6. The method according to any one of claims 1 to 5, wherein the ammonia gas atmosphere is ammonia gas, or a mixed gas containing ammonia gas;

when an open container is selected for calcination, the gas flow of the ammonia gas atmosphere is 1-10000 mL/min;

7. The method of claim 6, wherein the ammonia gas atmosphere has a gas flow rate of 300mL/min when an open vessel is selected for calcination.

8. The method according to any one of claims 1 to 5, wherein the calcination temperature is 700 ℃.

9. The method according to any one of claims 1 to 5, wherein the temperature increase rate of the calcination is 0.1 to 100 ℃/min; the calcination time is 1 minute to 10 hours.

10. The method of claim 9, wherein the calcination is carried out at a ramp rate of 20 ℃/min; the calcination time was 4 hours.

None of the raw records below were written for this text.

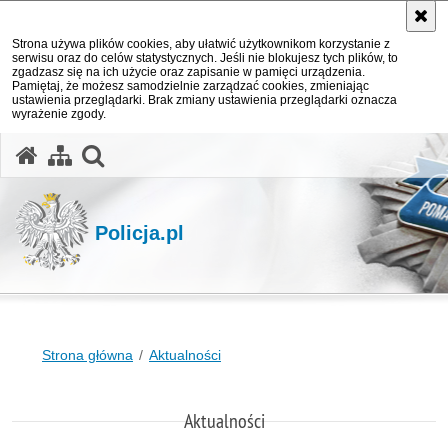
Strona używa plików cookies, aby ułatwić użytkownikom korzystanie z
serwisu oraz do celów statystycznych. Jeśli nie blokujesz tych plików, to
zgadzasz się na ich użycie oraz zapisanie w pamięci urządzenia.
Pamiętaj, że możesz samodzielnie zarządzać cookies, zmieniając
ustawienia przeglądarki. Brak zmiany ustawienia przeglądarki oznacza
wyrażenie zgody.
otwórz wyszukiwarkę
Policja.pl
Strona główna
Aktualności
Aktualności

11. Use of a nitrogen-doped carbon material prepared according to the method of claim 1 in the preparation of supercapacitors, lithium ion batteries, catalytic materials, desiccant materials and metal air batteries.

12. Use of the nitrogen-doped carbon material loaded conductive carbon mat made according to the method of claim 3 in the manufacture of supercapacitors, lithium ion batteries, catalytic materials, desiccant materials and metal air batteries.